2014年頃からだろうか、読書メーターというアプリで読書管理をしている。SNSとしてはかなりレガシーな部類だけど、それがまた良かったりもする。つぶやきや感想は255文字まで。1バイトである。
255文字で表現しようと思うと濃縮された感想が出来上がる。他のユーザーの感想も濃縮されている印象。書く側も読む側もベストな文字数だ。

読んだ本、読んでる本、積読本、読みたい本の4カテゴリが使いやすいし、読書データもシンプルで見やすい。月や年別でのトラッキングができる。先月3冊だったから、今月は5冊読みたい!など。そして冊数だけでなく、ページ数もあるのが良い。

最近のモダンなアプリやサイトにはない良さを是非変えずに続けてほしいと思う。何だかんだユーザー歴10年程度とは!

読書を優先するということ

2020年と2021年は読書が捗り、80〜90冊読了している。2022年こそは100冊読了したいと意気込んでいたが、すごいスピードで減速してしまった。イギリスへの移住が決まり、せかせかしているうちに年を越していた。
決して自分の時間を取れなくなった訳ではないが、すぐに日本語本を借りたり買ったりできないということと(洋書ならアクセスが良い)、余暇を旅行に使う事が多くなったということが大きい。

英語力アップのために、極力日本語を遮断しようとしていた時期がある。Netflixも本もYouTubeも英語のコンテンツのものばかり。限界があった。言語だけではなく、やはり私は日本人なので日本のコンテンツにしか動かせない心の部分がある。とはいうものの、日本語本へのアクセスは悪い。

やはり、読みたいと思ったときに書店・図書館・古本通販のいずれかで大抵の紙の本は手に入る日本とは違う。自分を囲んでいる本が少なくなると、読む量も減ってしまう。こういう訳で日本にいた頃よりも読書のプライオリティが下がっている気がする。

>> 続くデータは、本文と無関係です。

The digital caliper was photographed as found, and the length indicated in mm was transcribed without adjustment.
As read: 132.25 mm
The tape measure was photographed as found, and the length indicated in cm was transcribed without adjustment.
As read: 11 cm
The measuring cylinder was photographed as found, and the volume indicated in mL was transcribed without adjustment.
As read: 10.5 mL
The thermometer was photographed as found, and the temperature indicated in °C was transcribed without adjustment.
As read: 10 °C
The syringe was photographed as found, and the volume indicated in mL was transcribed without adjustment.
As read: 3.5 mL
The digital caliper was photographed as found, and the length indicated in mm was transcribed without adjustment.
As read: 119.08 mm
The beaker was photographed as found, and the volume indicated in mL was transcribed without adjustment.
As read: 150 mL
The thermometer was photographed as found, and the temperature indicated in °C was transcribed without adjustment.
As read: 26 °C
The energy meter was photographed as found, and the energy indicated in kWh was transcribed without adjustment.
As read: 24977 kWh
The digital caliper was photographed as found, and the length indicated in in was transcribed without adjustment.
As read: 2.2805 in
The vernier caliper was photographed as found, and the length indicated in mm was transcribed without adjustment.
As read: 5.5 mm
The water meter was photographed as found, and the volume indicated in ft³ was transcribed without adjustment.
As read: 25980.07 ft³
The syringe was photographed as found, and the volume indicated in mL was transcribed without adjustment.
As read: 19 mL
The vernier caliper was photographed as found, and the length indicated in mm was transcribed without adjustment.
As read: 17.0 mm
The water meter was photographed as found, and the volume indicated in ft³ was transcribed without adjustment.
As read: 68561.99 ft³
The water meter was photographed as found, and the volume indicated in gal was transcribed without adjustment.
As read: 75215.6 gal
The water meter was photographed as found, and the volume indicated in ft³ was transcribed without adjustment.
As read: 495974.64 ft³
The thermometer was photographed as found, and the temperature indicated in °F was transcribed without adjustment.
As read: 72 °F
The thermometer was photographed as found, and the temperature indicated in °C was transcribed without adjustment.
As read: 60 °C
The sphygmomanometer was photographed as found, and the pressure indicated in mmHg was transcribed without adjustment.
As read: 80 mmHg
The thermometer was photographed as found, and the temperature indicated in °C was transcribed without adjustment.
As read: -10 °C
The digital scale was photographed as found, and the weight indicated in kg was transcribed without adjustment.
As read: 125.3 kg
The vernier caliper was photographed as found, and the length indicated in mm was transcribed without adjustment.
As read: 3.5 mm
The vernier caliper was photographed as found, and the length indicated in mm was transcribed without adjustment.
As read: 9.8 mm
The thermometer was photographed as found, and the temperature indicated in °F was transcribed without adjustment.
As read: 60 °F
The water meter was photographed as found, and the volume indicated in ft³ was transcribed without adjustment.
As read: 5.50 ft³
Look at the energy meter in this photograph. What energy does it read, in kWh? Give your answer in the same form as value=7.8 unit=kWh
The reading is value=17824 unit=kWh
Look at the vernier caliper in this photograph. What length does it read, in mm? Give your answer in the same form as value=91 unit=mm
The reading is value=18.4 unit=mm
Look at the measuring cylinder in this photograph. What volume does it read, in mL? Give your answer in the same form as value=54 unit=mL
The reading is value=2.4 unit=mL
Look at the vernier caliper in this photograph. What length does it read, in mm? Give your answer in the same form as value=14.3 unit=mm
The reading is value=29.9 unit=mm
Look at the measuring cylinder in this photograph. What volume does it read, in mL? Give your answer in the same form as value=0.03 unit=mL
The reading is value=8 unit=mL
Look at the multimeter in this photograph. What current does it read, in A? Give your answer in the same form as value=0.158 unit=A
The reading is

読書以外のことの優先順位が高くなったことは、必ずしも悪いことではない。イギリス国内もヨーロッパも旅をするにはとても魅力的な場所。日本からヨーロッパというと少なくとも1週間はないと勿体無いが、イギリスからであれば週末だけでも外国に遊びに行ける。

読書自体の量は減っているけれど、旅行と読書を紐づけている。多くのイギリスの美しい書店を訪れた。ジェイン・オースティンが一時住んでいたBathに行った。パリのShakespeare and Companyという英語書店を訪れた。ヘミングウェイが住んでいたカルティエラタンのアパートの外観をみた。ウェストミンスター寺院やナショナルポートレートギャラリーでディケンズ、オスカー・ワイルド、ブロンテ姉妹など英国作家にまつわる記念碑や肖像画を見た。ヨーロッパ各地の図書館や書店を見学した。ヘルシンキ図書館とポルトの書店が特に印象的だった。

今まで読書してきたからこその旅の仕方であるし、各地で読書欲が高まる。そして洋書も頑張って読んでみる。日本語で読みたい時は取り寄せる。そんなサイクルで量は少なくても、濃く深く読書していきたい。